Mood-driven journey to spiritual enlightenment
17 July 2005 | by PiranianRoseSee all my reviews

To think that I used to accuse King Hu of doing injustice to the wuxia genre with boring storytelling and slow action, I must have been on crack at the time--as his best works completely transcend elements of conventional film-making. In A TOUCH OF ZEN, It's not the story or the action that stands out; although they are part of the system, they are secondary to the theme of spiritual enlightenment, which is what counts in Buddhist philosophy.
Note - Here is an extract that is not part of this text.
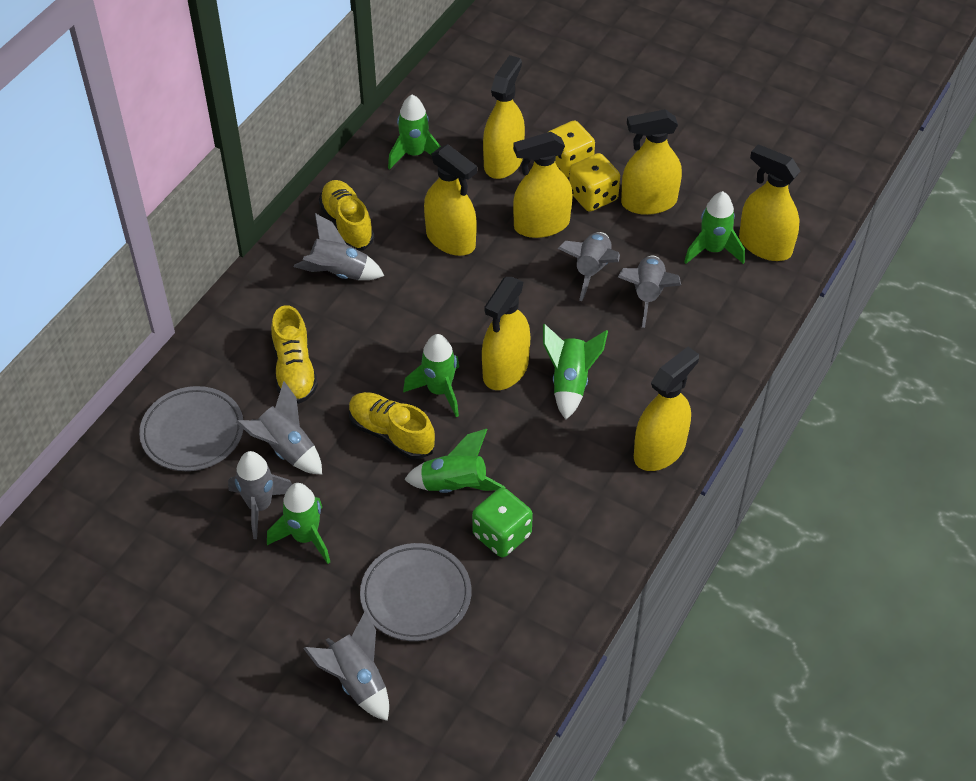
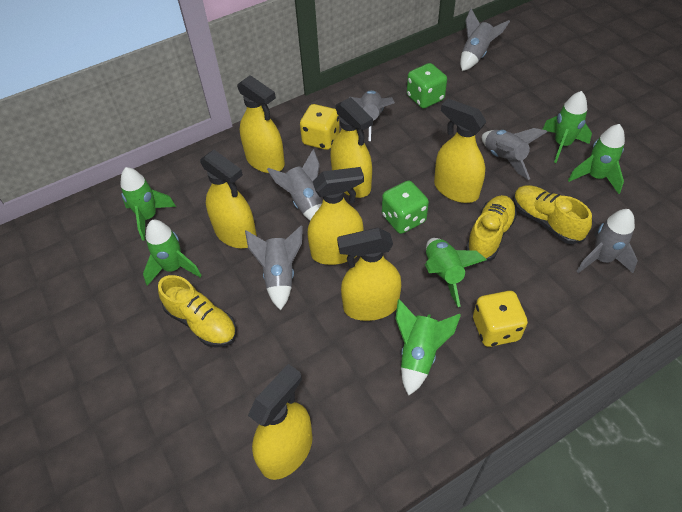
green dice: [472,487,533,557] = 1 -> [382,181,429,234] [407,63,447,108] = 2
grey plate: [139,386,243,471] [360,543,472,641] = 2 -> none = 0

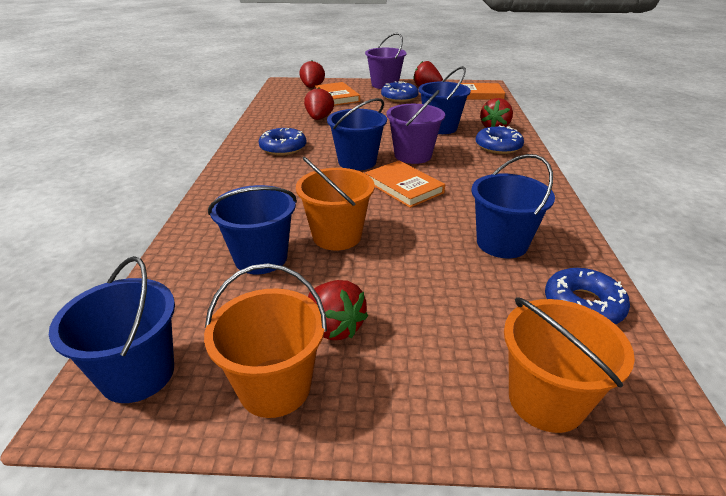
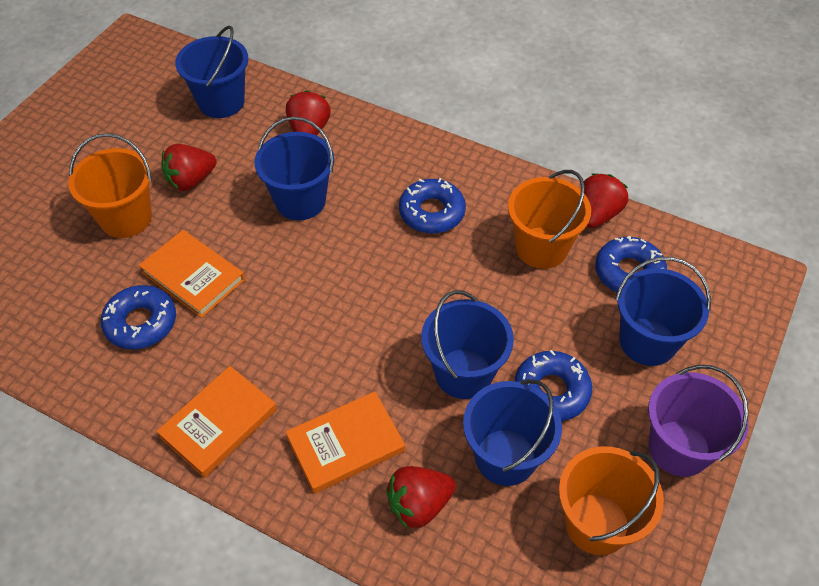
purple bucket: [365,33,406,89] [387,90,445,164] = 2 -> [648,365,749,477] = 1
red strawberry: [300,60,325,88] [304,87,334,120] [308,280,368,340] [413,61,443,86] [480,98,513,128] = 5 -> [161,144,217,191] [286,90,331,135] [386,466,456,529] [584,173,628,228] = 4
When the abbot confronts the East Chamber agent, the art of combat is strictly utilized by the abbot to guide the agent to "put down his sword, and attain peace with Buddha." There is a haunting sight when the bookworm scholar is amused by his tactic which fooled the agents. He thinks he has reached the peak of perfection, but then he sees dead bodies lying around who have suffered from his tactic, and the only thing on his mind is a woman whom he lusts. As book-smart as he is, he still suffers from worldly affair like everyone else. Only at the end when he accepts Buddha is he able to live in peace.

Aside from the philosophical points, ZEN also scores strongly in establishing mood, suspense, and fascinating visuals. The Jiang Hu in this film feels incredibly authentic, and the rich mise-en-scene is refreshing compared to the limited Shaw Bros studio offerings. I loved the photography throughout; it beautifully captures the spiritual wonder of ancient Orient. In framing still shots, King Hu chiefly employs medium and medium close-ups, mounting his camera at an upward angle so we can always see beyond the characters, perhaps to suggest existence of higher wisdom.

One observation I would like to propose is that although ZEN is probably a milestone in Chinese cinema, it would be a minor masterpiece compared to the best works from 60s Japan. The lush photography and haunting images from KWAIDAN come to mind as a comparison. No doubt, King Hu also learned a few tricks from the likes of Kurosawa, such as pointing his camera at the sun which occurs frequently in ZEN.